9. & 10. DWD 80.61 relating to wrap-up insurance policies. The amendments would delete reference to an obsolete form number.
11. DWD 80.65 relating to notice of termination, non-renewal or cancellation. This rule amendment cross-references §102.31(2)(a) and provides that notice be submitted electronically in a medium approved by the department.
12 &13. DWD 80.72 pertaining to reasonableness of fees. The amendment provides that the employer or insurer shall provide a copy of the bill reviewer report with the notice to the health care provider that the medical bill is being reduced. Providing this information earlier in the process should assist in quicker resolution of reasonableness of fee disputes. In addition, the amendment deletes reference to the DRG coding system for Medicare charges. Medicare charges are making their way in to reasonableness of fee disputes. This language should help clarify that data for resolving fee disputes includes billed charges and does not include Medicate charges.
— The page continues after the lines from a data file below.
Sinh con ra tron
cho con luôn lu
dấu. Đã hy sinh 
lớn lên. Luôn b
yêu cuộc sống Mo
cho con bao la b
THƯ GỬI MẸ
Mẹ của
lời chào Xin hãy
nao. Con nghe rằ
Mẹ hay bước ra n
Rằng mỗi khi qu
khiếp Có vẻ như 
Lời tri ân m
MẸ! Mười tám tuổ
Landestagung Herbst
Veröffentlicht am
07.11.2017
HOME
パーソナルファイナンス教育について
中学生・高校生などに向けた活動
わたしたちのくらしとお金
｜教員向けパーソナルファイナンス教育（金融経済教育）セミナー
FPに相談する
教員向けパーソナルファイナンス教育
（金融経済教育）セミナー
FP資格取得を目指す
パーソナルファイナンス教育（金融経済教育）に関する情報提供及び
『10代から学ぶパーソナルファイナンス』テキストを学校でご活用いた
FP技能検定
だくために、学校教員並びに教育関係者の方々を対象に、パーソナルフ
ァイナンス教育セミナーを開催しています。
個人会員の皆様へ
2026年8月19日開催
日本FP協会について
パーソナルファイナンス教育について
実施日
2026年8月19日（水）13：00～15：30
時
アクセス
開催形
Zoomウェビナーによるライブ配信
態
14. DWD 80.73 pertaining to necessity of treatment. This amendment provides the insurer or self-insurer shall provide a copy of the reviewing doctor’s report to the provider when providing notice that the medical treatment is denied as not medically necessary. Providing this information earlier in the process should assist in quicker resolution of necessity of treatment disputes.
Ms. Knutson indicated the number of health cost disputes filed and the complexity of the coding/data issues has significantly increased in the past few years. Carriers are challenging the medical coding by the providers and defending fee reductions on theories involving data that is not provided or is not verifiable as meeting the reliable and relevant standards. Rather than just addressing “outliers” the carriers are attempting to reduce all bills. In addition, some providers have significantly increased charges for various billing codes that do not have certified database values. The statute and administrative rules were first enacted 16 years ago with very few amendments over the years and they should be reviewed for more global changes/updating.
Mr. O’Malley indicated the WCD may have a few more proposals. The WCD is watching the court appeals involving the constitutionality of the statutory amendments to §102.17(4) enacted effective April 1, 2006 relating to payment of traumatic barred claims. A circuit court in Fond du Lac County found the statute unconstitutional. The Attorney General’s Office represents the WISBF on appeal and it is their opinion that if the statute is found unconstitutional, there may be a statutory “gap” and the continuing benefits for barred traumatic claims may not revert back to the WISBF.
The department is considering formally codifying the COR process in an administrative rule which would include the same conditions, principles and practices currently implemented. Ms. Vetter commented that the process is still relatively new and the department should take some time and make sure it continues working as expected before codifying the process.
Mr. O’Malley also indicated the Health Care Provider Advisory Committee may have some proposed amendments to DWD Chap. 81.